In view of this state of things, we appeal to the abolitionists. What Boss anti-slavery mechanic will take a black boy into his wheelwright’s shop, his blacksmith’s shop, his joiner’s shop, his cabinet shop? Here is something practical; where are the whites and where are the blacks that will respond to it? Where are the antislavery milliners and seamstresses that will take colored girls and teach them trades, by which they can obtain an honorable living? The fact that we have made good cooks, good waiters, good barbers, and white-washers, induces the belief that we may excel in higher branches of industry. One thing is certain; we must find new methods of obtaining a livelihood, for the old ones are failing us very fast.
We, therefore, call upon the intelligent and thinking ones amongst us, to urge upon the colored people within their reach, in all seriousness, the duty and the necessity of giving their children useful and lucrative trades, by which they may commence the battle of life with weapons, commensurate with the exigencies of conflict.—African Repository, vol. xxix., pp. 136, 137.
(Written by a highly respectable gentleman of the South in 1854)

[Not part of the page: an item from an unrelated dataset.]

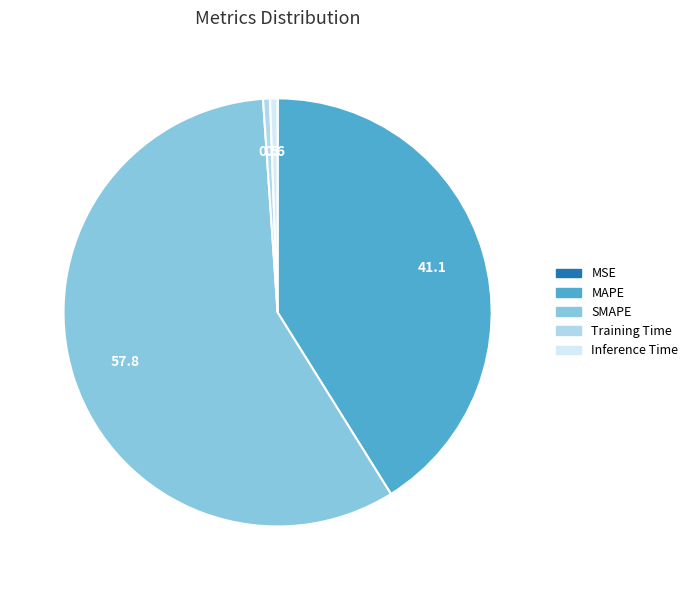

Does SMAPE account for over 50% of the chart?

Yes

Several years ago I saw in the Repository, copied from the Colonization Herald, a proposal to establish a college for the education of young colored men in this country. Since that time I have neither seen nor heard anything more of it, and I should be glad to hear whether the proposed plan was ever carried into execution.
Four years ago I conversed with one of the officers of the Colonization Society on the subject of educating in this country colored persons intending to emigrate to Liberia, and expressed my firm conviction of the paramount importance of high moral and mental training as a fit preparation for such emigrants.